# The Best Deal I’ve seen in Months: $2500 for a Custom Shop Thinline Nocaster



## Ronan Crozier (Aug 20, 2019)

Kijiji - Buy, Sell & Save with Canada's #1 Local Classifieds


Visit Kijiji Classifieds to buy, sell, or trade almost anything! New and used items, cars, real estate, jobs, services, vacation rentals and more virtually anywhere.




www.kijiji.ca


----------



## fogdart (Mar 22, 2017)

He’s about five minutes from me. Unfortunately already has a deal lined up, but I’m second in line.


----------



## Okay Player (May 24, 2020)

Bubble's starting to burst...


----------



## fogdart (Mar 22, 2017)

Thanks for the tip @Ronan Crozier !


----------



## Verne (Dec 29, 2018)

@fogdart That mean it's yours?!?


----------



## Ronan Crozier (Aug 20, 2019)

fogdart said:


> Thanks for the tip @Ronan Crozier !


I demand a NGD post for my services lol! I’m
glad you snagged it, I almost couldn’t believe how good of a deal that was. Those Thinline Nocasters are awesome.


----------



## RYAN1987M (Feb 19, 2019)

I hope/assume it's not a Britt Daniel being staged as a CS Nocaster. They both simply read 'Fender' on the headstock and otherwise look very similar. 

I hate to sound suspicious and I didn't get to see that ad itself (it looks like it's down/sold now)...but, having once owned a BD Tele, they certainly share a number of similarities that someone with an undiscerning eye may miss.


----------



## fogdart (Mar 22, 2017)

yeah it’s mine. And this is as close as we’re gonna get to a NGD post lol.


----------



## crann (May 10, 2014)

RYAN1987M said:


> BD Tele, they certainly share a number of similarities that someone with an undiscerning eye may miss.

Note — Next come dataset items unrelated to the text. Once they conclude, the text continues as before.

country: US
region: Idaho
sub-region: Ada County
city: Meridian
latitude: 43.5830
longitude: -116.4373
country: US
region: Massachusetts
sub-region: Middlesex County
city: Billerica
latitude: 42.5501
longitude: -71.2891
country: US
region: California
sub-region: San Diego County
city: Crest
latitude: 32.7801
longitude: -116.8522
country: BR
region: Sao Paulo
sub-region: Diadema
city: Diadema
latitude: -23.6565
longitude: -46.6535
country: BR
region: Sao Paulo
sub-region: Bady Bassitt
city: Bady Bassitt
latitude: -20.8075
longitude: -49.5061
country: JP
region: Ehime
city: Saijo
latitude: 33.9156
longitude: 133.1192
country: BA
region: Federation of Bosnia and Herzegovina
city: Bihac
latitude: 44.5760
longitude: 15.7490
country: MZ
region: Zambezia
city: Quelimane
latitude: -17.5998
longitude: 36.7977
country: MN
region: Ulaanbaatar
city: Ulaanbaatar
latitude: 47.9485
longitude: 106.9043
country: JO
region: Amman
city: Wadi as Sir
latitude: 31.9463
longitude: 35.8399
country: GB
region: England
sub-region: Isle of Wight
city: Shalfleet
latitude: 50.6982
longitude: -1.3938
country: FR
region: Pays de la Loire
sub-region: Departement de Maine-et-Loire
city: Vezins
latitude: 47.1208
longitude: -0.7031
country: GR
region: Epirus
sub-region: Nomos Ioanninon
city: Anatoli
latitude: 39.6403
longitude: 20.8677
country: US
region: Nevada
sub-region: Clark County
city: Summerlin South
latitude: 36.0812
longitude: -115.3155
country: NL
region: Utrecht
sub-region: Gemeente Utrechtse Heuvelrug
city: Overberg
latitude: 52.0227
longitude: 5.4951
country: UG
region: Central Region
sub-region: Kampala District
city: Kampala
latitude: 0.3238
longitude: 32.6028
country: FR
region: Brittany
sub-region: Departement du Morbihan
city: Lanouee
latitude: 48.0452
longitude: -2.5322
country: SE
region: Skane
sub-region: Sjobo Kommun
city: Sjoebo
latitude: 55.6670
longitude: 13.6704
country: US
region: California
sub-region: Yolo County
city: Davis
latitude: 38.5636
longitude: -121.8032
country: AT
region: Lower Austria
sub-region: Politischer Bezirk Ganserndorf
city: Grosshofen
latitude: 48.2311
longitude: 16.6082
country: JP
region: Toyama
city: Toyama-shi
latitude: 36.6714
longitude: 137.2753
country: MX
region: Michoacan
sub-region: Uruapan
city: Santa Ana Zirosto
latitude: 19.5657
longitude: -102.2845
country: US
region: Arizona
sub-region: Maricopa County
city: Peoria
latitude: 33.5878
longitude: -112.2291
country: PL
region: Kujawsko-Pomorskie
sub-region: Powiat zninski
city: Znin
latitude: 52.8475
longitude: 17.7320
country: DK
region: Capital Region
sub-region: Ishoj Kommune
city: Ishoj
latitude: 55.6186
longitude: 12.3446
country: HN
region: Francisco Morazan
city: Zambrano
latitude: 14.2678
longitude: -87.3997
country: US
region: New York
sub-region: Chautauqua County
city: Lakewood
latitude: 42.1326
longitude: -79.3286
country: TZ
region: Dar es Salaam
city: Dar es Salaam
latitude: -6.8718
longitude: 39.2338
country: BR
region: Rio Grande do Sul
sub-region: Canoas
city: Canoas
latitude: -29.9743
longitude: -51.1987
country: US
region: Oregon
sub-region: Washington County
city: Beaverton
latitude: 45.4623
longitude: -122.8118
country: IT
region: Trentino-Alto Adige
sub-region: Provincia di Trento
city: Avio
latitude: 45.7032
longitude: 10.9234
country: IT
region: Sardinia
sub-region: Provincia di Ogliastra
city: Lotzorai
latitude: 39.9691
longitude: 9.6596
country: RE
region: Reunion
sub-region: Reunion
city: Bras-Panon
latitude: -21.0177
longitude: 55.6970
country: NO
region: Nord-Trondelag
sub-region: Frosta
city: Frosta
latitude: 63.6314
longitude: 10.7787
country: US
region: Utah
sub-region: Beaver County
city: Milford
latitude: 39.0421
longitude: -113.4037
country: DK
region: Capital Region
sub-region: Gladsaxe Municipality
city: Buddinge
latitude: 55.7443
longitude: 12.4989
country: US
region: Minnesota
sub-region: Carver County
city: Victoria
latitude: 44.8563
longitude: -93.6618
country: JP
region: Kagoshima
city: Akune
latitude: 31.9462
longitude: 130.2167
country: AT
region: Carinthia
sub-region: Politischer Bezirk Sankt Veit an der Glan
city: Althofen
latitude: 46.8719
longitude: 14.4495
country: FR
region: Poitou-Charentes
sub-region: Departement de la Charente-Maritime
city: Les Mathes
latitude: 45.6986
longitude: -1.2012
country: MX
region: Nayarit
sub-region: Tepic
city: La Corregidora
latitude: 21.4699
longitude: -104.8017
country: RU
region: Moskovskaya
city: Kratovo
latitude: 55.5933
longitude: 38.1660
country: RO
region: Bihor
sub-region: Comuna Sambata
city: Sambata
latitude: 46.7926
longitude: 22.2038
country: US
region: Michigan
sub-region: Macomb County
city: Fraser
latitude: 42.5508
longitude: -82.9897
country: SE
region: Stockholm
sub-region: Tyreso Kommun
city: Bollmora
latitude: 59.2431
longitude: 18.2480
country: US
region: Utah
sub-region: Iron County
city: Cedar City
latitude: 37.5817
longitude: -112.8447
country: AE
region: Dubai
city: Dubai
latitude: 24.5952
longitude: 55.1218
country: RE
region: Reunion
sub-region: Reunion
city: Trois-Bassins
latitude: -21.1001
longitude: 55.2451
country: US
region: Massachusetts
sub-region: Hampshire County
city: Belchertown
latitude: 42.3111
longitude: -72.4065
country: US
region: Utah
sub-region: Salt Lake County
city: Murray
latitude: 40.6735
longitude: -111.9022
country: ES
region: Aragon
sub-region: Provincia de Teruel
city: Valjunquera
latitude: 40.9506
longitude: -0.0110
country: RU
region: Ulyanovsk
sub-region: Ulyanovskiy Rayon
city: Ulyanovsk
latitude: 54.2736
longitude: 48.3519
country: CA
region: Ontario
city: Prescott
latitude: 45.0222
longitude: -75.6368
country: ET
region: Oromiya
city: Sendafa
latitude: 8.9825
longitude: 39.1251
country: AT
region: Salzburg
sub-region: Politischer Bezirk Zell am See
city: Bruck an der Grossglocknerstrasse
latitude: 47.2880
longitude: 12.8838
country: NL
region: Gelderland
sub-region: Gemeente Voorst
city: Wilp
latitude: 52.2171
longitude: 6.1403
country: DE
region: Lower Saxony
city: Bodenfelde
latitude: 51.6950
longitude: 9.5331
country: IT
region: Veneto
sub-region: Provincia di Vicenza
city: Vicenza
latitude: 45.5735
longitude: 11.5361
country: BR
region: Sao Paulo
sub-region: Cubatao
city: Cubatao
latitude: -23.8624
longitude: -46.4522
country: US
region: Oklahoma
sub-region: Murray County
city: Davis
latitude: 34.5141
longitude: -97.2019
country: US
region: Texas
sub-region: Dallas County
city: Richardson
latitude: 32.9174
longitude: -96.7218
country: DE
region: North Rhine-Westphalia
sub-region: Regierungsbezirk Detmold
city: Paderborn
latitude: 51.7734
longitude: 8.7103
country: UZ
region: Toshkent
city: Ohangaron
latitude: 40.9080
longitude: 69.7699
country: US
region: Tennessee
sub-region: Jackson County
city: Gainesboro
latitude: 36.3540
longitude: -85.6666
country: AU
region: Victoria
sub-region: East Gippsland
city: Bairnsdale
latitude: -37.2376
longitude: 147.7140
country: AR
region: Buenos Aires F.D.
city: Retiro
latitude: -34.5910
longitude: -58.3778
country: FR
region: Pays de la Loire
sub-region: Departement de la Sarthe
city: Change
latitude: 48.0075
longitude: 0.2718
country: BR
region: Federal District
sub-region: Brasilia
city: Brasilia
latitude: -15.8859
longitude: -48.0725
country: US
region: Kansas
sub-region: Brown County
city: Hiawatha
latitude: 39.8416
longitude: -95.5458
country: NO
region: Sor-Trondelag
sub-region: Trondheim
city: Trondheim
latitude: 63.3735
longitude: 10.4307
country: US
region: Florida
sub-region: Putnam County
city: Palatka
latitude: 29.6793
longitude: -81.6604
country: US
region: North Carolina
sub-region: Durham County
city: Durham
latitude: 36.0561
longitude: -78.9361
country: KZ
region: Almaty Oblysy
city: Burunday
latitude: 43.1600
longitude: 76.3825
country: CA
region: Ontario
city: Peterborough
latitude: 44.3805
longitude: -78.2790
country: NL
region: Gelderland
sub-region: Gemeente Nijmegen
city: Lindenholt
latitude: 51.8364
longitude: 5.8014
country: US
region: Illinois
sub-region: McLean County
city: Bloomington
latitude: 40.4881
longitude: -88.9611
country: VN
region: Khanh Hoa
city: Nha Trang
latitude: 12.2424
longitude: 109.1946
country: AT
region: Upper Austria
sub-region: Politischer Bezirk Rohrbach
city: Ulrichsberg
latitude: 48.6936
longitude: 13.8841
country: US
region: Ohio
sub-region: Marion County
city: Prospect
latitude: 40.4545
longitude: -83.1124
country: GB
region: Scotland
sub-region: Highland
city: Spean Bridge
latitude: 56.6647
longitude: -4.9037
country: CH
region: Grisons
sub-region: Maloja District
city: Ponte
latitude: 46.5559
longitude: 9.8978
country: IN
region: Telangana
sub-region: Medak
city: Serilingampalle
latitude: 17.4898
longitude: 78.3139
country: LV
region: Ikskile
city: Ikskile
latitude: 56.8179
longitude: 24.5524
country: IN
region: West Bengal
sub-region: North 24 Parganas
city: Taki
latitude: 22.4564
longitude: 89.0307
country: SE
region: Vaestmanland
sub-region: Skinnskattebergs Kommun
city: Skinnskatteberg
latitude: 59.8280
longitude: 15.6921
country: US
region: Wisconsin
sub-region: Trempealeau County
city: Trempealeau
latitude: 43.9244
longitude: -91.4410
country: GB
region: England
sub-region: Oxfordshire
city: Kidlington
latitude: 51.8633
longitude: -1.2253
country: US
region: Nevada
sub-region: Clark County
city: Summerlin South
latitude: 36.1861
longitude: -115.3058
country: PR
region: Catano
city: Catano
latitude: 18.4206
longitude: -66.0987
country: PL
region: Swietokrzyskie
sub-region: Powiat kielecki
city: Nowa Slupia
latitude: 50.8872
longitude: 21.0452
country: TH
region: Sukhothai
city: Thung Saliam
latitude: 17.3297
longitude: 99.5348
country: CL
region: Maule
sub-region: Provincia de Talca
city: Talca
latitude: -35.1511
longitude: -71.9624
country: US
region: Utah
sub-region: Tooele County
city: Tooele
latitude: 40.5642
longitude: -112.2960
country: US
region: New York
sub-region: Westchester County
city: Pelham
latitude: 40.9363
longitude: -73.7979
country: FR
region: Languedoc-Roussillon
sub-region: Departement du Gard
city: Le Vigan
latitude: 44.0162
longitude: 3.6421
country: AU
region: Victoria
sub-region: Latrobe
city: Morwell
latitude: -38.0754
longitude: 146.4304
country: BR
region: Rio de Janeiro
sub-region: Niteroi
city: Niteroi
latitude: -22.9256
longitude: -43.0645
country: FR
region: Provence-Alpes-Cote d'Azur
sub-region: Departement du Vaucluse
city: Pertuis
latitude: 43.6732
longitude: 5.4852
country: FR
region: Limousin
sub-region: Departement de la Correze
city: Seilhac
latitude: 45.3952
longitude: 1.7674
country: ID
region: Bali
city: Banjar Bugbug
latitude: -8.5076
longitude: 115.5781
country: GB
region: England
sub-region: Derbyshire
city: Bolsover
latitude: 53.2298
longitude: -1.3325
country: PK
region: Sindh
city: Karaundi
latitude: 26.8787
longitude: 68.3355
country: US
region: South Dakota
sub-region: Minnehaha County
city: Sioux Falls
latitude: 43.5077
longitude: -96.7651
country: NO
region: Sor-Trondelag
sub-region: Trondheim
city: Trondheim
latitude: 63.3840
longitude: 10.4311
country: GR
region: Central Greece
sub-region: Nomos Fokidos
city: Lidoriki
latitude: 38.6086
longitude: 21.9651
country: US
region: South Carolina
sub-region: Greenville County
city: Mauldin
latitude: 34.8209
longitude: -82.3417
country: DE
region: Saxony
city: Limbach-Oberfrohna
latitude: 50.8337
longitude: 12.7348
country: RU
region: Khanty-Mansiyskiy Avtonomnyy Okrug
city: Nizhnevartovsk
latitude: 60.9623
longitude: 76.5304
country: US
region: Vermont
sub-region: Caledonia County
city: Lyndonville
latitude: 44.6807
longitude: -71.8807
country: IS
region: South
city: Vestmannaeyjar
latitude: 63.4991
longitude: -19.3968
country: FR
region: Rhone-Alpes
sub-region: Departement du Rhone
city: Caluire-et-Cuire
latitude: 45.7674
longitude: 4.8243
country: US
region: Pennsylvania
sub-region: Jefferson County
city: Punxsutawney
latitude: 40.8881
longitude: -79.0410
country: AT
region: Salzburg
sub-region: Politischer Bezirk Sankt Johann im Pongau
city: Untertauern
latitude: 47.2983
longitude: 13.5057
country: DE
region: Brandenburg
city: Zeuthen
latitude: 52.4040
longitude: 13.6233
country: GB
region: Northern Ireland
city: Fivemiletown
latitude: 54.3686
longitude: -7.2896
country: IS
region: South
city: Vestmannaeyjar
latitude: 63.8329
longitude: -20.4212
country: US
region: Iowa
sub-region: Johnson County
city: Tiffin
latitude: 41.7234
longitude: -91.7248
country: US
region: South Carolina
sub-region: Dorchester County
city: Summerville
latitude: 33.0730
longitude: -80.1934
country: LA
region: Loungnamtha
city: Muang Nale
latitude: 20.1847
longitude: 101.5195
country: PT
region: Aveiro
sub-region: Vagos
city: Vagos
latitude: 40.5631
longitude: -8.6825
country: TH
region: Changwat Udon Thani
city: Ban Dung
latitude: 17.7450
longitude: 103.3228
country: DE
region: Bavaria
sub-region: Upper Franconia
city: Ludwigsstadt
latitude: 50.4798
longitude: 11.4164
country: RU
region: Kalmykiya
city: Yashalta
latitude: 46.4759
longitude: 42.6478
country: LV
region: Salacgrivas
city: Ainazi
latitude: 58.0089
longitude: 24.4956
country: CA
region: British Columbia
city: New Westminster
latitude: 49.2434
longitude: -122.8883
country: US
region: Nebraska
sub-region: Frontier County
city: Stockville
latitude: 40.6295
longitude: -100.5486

No binding, 3 ply guard vs 1 ply, 6 saddle stainless vs 3 barrel, S1 switching vs standard, Amarillo gold vs butterscotch etc. I don't know why I know so much about the BD tele.


----------



## RYAN1987M (Feb 19, 2019)

crann said:


> No binding, 3 ply guard vs 1 ply, 6 saddle stainless vs 3 barrel, S1 switching vs standard, Amarillo gold vs butterscotch etc. I don't know why I know so much about the BD tele.


How could you forget neck pickup adjustment screws?!?!?!

Anyways, clearly the guitar pictured earlier in the thread is a beautiful CS Nocaster - it looks stunning, so Happy NGD fogdart!


----------